Silvio Nascimento – O sindicalismo precisa construir e planejar suas ações a médio e longo prazo. Não podemos atuar no afogadilho, com improvisações sempre na reação aos fatos do cotidiano e não se antecipando ao capital. É preciso acima de tudo a retomada da consciência de classe, ou nós trabalhadores ficaremos confusos e envolvidos pelas artimanhas que os capitalistas nos apontam a cada passo. O conceito de categoria é um exemplo desta artimanha, assim como as datas-bases diferenciadas para garantir que a produção se mantenha mesmo dentro dos períodos de reivindicações.
O movimento sindical precisa falar mais com os trabalhadores, caso contrário ele ouvirá seu algoz e seguirá passivamente suas regras.
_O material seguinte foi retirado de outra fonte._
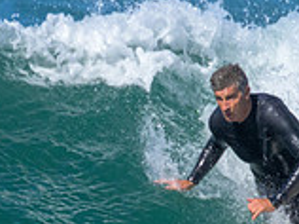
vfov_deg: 0.5
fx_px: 24433
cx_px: 187
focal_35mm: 2833
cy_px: 242
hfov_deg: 0.7
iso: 2500
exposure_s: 1/2000
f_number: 11
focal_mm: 800
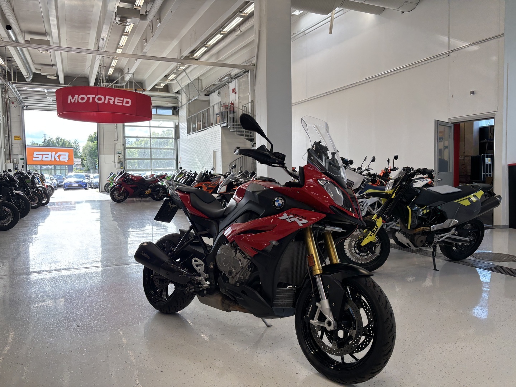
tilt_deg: -2.9
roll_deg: +1.0
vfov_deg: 53.1
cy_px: 194
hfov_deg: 67.3
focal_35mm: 26
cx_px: 258
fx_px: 388
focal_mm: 5.96
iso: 50
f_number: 1.6
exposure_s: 1/284
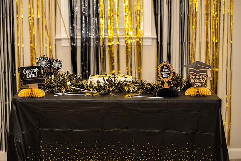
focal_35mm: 102
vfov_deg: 13.4
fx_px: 685
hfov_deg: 19.9
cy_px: 80
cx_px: 120
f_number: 3.5
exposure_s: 1/160
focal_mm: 101
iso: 800
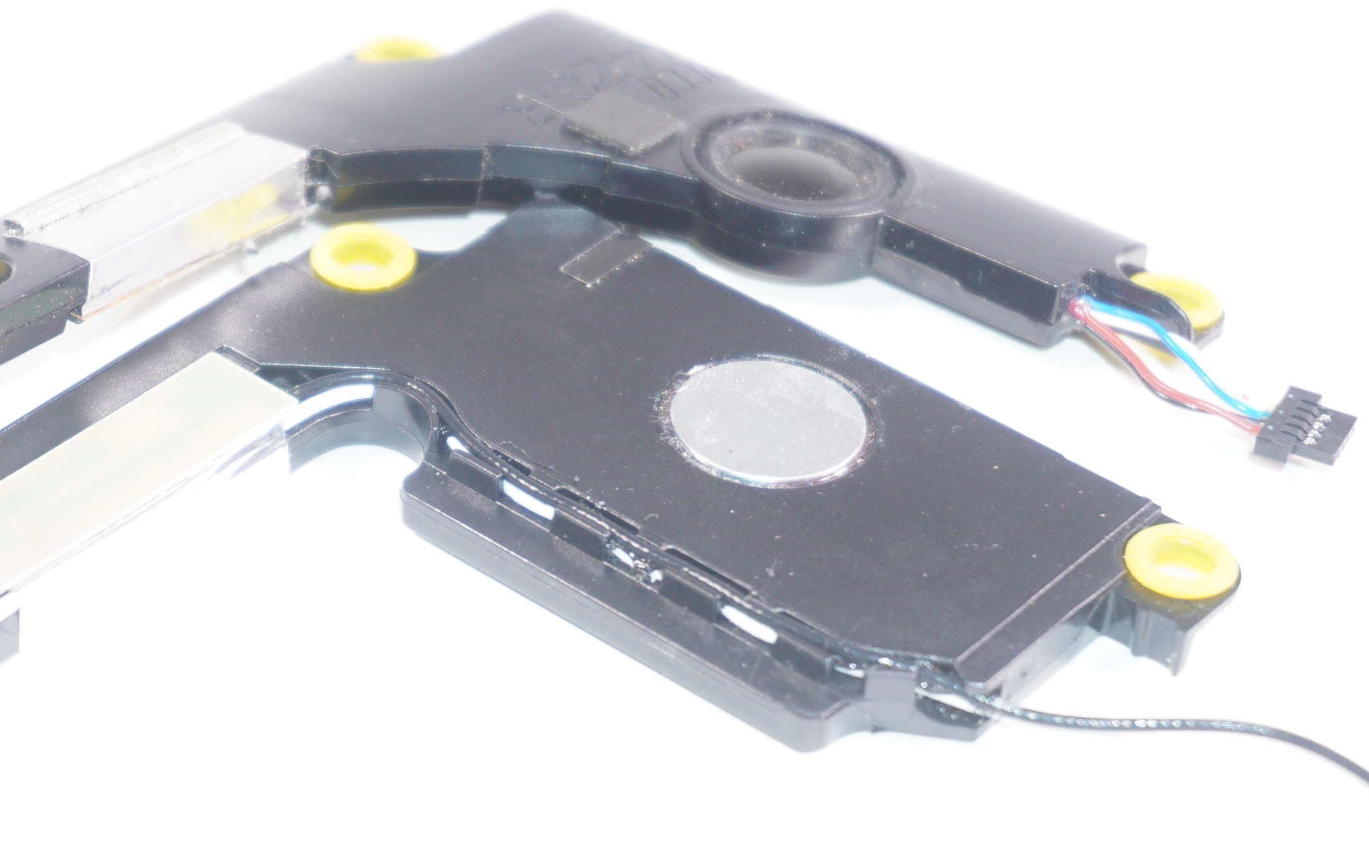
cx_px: 433
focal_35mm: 107
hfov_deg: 19.4
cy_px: 496
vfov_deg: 12.3
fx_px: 3981
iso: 640
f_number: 5.6
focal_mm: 49
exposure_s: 1/125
A consciência de classe tem que ser mais latente entre nós.
Debate Sindical - Qual é a sua atuação sindical hoje?
Silvio Nascimento – Estou como sindicalista bancário desde de 1995, porém militante sindical desde o início dos anos 1980. Como diretor do sindicato dos bancários, com freqüência livre para o exercício do mandato, participo do Conselho Sindical Regional, criado no âmbito do Ministério do Trabalho, pela portaria 556 e hoje pela edição da portaria 13 da atual superintendente em São Paulo, e há três anos como coordenador do Grupo de Trabalho, que vem a ser a executiva deste Conselho. O conselho atualmente conta com 96 sindicatos participantes, filiados de todas as centrais sindicais e muitos ainda independentes.
Debate Sindical - Qual a sua mensagem para os trabalhadores e trabalhadoras neste Primeiro de Maio?
Silvio Nascimento – Gostaria de levar aos trabalhadores a mensagem que hoje o 1º de Maio é comemorado com muita festa e shows e também brindes. Esse tem sido o caminho de tentar uni-los, mas que é preciso também um pouco de reflexão de sua história. Ele surgiu da luta de classe, infelizmente para lembrarmos das perdas de vidas de companheiros que faziam da luta coletiva a demarcação de quem somos e buscávamos juntos para a solução dos nossos problemas que, invariavelmente, começa pelo direito ao trabalho, à dignidade e à cidadania.